18. Commit to One Practice (for a while)
After an initial period of exploring different meditation practices, commit to one for a while to see how it lands, prioritizing multiple short practices daily over one long weekly session to sample meditative quality more often.
19. Create Meditation “Islands of Stability”
Even amidst a chaotic life, establish ‘islands of stability’ by scheduling one to three 20-minute meditation sessions per week, as these dedicated times lubricate your ability to apply mindfulness skills in the moment.
20. Ground Yourself in Chaos
In highly stressful and unavoidable situations, apply mindfulness by grounding your attention, such as in your feet, to maintain boundaries and a sense of your own body, allowing you to hold space for others’ intense emotions without entanglement.
21. Meditate in Community
Engage in meditation with others and discuss your experiences within a community, as this can profoundly change and deepen your practice by providing reflection, conversation, and shared understanding.
22. Deepen Practice with Courses
To deepen your meditation practice, consider taking courses that explore a specific aspect, practice, or teaching, as this provides a structured way to learn, stick with a practice, and engage with a community for questions and shared experiences.
23. Diversify Wellness “Tool Belt”
Recognize that meditation is not a panacea; for chronic issues like anxiety or depression, build a ’tool belt’ of different methods and techniques, which may include therapy, bodywork, or movement, to address what’s needed at the time.
24. Seek Teacher for Chronic Issues
For chronic issues or stuck patterns that meditation alone hasn’t fully addressed, consider working one-on-one with a teacher or therapist to explore deeper and find additional support.

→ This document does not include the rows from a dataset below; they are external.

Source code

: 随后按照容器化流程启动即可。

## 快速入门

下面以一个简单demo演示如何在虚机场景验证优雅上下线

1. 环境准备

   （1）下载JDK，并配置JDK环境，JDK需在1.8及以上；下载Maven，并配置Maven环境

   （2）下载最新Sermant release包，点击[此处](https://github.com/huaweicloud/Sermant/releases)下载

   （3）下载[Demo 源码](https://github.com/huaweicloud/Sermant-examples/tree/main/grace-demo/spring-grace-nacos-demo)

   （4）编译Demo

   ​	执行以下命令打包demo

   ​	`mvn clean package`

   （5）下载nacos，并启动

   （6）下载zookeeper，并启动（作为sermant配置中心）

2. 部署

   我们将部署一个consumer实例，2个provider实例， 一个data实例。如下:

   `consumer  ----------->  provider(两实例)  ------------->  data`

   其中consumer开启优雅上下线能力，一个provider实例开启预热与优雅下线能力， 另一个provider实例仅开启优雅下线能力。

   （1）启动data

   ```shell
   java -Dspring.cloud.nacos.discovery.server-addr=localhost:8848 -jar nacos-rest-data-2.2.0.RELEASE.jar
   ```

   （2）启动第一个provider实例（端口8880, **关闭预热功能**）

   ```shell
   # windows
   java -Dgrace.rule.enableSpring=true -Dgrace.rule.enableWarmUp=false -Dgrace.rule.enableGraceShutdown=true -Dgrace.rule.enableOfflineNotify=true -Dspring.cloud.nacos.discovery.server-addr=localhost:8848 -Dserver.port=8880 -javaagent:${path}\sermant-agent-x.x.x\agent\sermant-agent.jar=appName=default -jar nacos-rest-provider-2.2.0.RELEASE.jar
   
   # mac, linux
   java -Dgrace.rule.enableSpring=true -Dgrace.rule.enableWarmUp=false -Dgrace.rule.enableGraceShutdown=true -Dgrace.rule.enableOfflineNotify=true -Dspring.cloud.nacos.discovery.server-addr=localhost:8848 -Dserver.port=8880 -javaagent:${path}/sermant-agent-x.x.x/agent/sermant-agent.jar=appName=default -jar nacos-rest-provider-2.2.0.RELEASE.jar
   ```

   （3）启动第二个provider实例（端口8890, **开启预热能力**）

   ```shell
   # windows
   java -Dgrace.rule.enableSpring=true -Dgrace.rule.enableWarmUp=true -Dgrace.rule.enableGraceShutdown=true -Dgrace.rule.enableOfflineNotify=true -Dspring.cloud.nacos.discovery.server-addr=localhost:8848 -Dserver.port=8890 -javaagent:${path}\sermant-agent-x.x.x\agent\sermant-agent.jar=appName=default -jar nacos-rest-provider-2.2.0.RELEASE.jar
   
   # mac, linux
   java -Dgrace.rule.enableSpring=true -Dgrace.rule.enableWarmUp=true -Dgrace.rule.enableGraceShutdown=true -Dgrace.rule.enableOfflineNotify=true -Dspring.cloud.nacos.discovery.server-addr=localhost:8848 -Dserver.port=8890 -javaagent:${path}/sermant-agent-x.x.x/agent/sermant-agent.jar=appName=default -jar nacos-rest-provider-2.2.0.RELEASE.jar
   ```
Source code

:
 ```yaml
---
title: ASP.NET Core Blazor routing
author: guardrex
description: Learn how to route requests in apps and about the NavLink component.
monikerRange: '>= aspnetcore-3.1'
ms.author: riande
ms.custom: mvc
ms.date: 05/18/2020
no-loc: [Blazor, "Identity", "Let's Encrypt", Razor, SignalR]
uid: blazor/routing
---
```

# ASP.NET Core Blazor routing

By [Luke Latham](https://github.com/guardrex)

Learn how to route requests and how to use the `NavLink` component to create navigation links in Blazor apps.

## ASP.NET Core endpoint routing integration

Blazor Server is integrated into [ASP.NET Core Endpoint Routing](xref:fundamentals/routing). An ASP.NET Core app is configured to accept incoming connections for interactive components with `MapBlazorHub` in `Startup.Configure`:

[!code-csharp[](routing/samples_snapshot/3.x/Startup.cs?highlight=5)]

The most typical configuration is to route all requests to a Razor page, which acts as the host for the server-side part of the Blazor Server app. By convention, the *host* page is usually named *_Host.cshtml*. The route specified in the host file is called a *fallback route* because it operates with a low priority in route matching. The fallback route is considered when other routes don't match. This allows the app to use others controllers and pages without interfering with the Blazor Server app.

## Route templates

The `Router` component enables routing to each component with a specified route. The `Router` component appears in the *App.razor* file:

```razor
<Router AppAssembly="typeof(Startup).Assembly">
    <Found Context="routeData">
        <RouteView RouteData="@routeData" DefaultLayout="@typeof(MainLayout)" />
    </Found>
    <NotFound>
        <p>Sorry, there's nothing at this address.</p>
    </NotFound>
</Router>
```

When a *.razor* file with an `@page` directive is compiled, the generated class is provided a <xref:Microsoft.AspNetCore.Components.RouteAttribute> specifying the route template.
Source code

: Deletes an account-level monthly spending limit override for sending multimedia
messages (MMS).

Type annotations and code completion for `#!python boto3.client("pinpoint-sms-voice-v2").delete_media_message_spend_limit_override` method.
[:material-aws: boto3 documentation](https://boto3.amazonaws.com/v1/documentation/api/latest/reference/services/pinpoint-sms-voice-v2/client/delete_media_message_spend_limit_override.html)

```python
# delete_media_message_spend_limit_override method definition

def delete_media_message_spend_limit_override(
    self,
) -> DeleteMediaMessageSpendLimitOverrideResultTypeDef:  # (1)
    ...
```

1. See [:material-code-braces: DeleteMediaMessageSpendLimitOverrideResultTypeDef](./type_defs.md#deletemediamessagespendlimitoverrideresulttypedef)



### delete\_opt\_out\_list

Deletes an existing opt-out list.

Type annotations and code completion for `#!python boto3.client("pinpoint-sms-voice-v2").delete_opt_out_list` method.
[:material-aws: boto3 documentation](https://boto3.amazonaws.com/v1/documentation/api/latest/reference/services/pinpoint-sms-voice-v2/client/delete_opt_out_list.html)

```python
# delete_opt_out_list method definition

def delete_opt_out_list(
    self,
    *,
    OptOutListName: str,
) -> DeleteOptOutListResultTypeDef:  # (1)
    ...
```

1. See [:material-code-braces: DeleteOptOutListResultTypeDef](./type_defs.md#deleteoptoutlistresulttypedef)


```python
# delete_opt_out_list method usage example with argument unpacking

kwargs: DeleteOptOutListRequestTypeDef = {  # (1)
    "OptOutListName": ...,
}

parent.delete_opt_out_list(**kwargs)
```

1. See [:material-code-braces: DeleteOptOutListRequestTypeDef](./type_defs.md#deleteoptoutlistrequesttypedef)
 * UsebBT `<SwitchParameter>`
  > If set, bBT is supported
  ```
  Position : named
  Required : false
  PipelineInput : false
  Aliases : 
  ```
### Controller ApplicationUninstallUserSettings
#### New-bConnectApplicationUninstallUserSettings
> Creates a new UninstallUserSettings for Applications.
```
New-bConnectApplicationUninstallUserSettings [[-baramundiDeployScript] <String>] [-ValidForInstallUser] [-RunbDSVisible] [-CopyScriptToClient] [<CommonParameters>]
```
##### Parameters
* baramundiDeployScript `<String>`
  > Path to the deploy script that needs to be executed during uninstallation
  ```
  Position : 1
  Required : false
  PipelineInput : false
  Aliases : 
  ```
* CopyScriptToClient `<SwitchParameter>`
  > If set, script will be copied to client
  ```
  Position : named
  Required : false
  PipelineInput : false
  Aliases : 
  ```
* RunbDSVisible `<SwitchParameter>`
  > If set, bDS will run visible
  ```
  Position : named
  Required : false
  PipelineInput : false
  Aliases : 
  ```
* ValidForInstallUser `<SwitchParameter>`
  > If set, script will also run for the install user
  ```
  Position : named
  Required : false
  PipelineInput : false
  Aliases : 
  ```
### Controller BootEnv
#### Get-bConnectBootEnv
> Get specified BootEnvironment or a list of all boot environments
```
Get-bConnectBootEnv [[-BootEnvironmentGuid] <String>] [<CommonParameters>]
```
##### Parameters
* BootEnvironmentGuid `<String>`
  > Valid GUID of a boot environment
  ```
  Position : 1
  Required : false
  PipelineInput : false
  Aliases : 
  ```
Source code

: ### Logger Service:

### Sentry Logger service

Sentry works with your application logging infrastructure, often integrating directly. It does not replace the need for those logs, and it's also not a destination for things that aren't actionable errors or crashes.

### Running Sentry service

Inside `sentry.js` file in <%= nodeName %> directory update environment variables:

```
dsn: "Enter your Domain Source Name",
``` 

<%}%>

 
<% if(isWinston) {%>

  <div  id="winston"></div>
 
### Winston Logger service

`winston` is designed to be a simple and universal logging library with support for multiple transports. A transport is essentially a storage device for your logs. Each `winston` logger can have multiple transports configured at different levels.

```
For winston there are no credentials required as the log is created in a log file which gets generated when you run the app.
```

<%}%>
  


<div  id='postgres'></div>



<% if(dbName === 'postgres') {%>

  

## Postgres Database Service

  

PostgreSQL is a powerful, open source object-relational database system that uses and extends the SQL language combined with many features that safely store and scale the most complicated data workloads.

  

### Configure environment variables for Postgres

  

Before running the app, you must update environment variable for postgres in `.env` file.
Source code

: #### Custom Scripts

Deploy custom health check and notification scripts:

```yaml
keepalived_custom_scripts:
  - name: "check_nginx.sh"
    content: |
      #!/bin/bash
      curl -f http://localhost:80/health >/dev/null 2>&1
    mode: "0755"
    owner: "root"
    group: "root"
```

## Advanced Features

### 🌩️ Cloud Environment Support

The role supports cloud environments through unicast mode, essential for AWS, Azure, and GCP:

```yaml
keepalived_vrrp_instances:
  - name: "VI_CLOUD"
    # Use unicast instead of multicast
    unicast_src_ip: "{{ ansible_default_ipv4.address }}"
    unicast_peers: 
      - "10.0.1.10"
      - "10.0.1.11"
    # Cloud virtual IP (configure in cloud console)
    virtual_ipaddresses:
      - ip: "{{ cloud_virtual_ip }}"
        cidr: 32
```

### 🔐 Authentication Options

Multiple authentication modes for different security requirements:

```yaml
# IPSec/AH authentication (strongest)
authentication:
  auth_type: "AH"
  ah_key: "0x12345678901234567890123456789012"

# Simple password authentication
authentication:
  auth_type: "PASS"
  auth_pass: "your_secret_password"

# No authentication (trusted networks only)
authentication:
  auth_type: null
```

25. Embrace Social Engagements
Actively say ‘yes’ to a large percentage of social invitations and opportunities to connect with people, as this habit can significantly increase your happiness.
5 Key Quotes
If every time you come back, you're greeted by like a hailstorm of disapproval, your mind is not going to, you're disincentivizing the mind from waking up.
Jeff Warren
My criticism of someone else is because I'm not them. If I live their exact life, I would be making their exact decisions.
Sebene Selassie
I'm here to care for life. You know, it's, Buddhism is very explicit about that. I don't, I don't even consider myself a Buddhist, but the Bodhisattva vow, like, I'm here to just, that's, you know, and that includes myself. And what else am I going to do in this time? Eat a thousand sandwiches? You know, may as well just do something cool.
Jeff Warren
Grief is basically a sign that we've loved, you know, it's not a mistake. It's not a problem. We, we grieve because we've loved something, but we don't hold onto that grief forever.
Sebene Selassie
It's about, can I recover faster? Can I make my apology? Can I come back to a more settled baseline knowing I'm going to screw up?
Jeff Warren
2 Protocols
Metta Practice for Difficult People
Sebene Selassie- Imagine the difficult person when they were five years old.
- Alternatively, imagine their life journey from the womb, through their upbringing, conditioning, and experiences.
- Recognize that if you had lived their exact life and conditions, you would likely make their exact decisions.
- Allow this realization to release contentiousness and foster empathy for both the other person and yourself.
Dealing with Overwhelm as a Parent
Jeff Warren- Put all your attention in your feet to stay grounded.
- Maintain a sense of your own body as separate from your child's.
- Let your child know you are present and not leaving.
- Cultivate patience, understanding that your child will go through their emotional cycle and eventually calm down.
- If you 'screw up' (get angry, say the wrong thing), remember to make a repair afterwards by apologizing and returning to a settled baseline.